Diz a Secretária Executiva do Ministério da Educação (MEC), Maria Helena Guimarães de Castro: “A única melhora do país foi no fluxo. É importante registrar que 77% dos estudantes que fizeram o Pisa estão no ensino médio” (AGÊNCIA BRASIL, 2016).

2. O ESTADO DE BEM-ESTAR SOCIAL: O WELFARE STATE

O Estado de Bem Estar Social (Welfare State) surgiu, no início do século XX, como uma saída para a manutenção do modelo econômico capitalista em um momento histórico no qual as mazelas sociais do capitalismo exacerbado abriam as portas para a implantação de um sistema econômico baseado na apropriação coletiva dos meios de produção, seguindo o modelo soviético inserido com a Revolução Russa de 1917. Assim, à classe burguesa, beneficiada pelo liberalismo econômico, restou a seguinte alternativa: ou flexibilizava o modelo capitalista, possibilitando a proteção do proletariado explorado através da previsão de leis trabalhistas e outros benefícios sociais, ou corria o risco de ver eclodir outra revolução, agora, contrária aos interesses burgueses.

A mudança do modelo de Estado adotado teve reflexos na ordem jurídica, pois se, durante o Estado Liberal o foco eram os direitos individuais, em especial, a liberdade, na era do Estado de Bem-Estar Social, as atenções voltam-se para os direitos sociais que passam a constar das Constituições do século XX como são exemplo a Carta mexicana de 1917 e a Constituição de Weimar de 1919.

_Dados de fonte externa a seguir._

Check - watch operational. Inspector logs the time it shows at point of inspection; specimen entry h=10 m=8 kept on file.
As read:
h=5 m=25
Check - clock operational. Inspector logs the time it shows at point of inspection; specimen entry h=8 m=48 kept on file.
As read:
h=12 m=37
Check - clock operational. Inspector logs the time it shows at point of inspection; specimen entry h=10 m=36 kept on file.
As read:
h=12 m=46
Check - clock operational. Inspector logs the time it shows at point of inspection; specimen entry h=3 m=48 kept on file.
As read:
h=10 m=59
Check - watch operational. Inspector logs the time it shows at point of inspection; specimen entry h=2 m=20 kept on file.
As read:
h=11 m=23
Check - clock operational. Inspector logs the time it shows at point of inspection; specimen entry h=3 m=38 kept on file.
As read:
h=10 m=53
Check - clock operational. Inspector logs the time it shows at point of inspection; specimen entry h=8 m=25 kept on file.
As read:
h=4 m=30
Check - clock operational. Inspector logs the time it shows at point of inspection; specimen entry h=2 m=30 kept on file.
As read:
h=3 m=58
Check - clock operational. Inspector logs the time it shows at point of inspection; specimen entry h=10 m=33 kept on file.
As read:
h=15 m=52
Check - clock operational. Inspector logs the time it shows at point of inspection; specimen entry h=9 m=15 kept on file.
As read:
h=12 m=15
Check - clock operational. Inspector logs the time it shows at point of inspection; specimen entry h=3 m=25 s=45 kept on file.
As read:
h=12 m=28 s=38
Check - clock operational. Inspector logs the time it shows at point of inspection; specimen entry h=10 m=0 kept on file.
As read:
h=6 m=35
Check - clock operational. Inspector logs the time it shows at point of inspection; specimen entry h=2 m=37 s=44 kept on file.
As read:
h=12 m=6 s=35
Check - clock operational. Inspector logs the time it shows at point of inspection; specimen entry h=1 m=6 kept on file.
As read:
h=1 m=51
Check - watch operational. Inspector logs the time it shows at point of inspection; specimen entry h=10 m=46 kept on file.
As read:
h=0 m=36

Em conseqüência da implantação do Estado Social, advieram algumas mudanças importantes no âmbito jurídico, a exemplo da emancipação do direito do trabalho como ramo autônomo da ciência jurídica e o aumento das normas de ordem pública a fim de limitar a autonomia da vontade. Neste rol, merece especial relevo, o reconhecimento da segunda dimensão dos direitos fundamentais, no direito positivo. Estes direitos caracterizam-se por concederem ao indivíduo direitos a prestações sociais frente ao Estado, impondo-lhe o dever de atender a prestações positivas a serem implementadas através de políticas públicas. Vê-se, assim, que enquanto o Estado Liberal legitima-se através de uma abstenção ou não-intervenção, garantindo-se proteção à esfera privada dos indivíduos, o Estado Social legitima-se, ao contrário, pela atuação no meio social e implemento dos programas de governo e da efetividade dos direitos, especialmente os de cunho prestacional (BANDEIRA DE MELLO, 2003, p. 130).

É certo que as Constituições retratam a opção política e econômica do Estado e da sociedade. Assim, enquanto as Constituições Defensivas, próprias do Estado Liberal, exigiam um Estado minimalista, cuja intervenção se justificava apenas para proteger e garantir as liberdades do indivíduo, as Constituições Constitutivas ou Dirigentes, típicas do Estado de Bem Estar Social propõem um Estado interventor, com metas e planos de governo preconizados na Constituição, especialmente nos setores econômico e social. Nesse momento, configura-se um Estado que tem compromissos sociais, cuja efetividade depende da atuação dos órgãos políticos e judiciais.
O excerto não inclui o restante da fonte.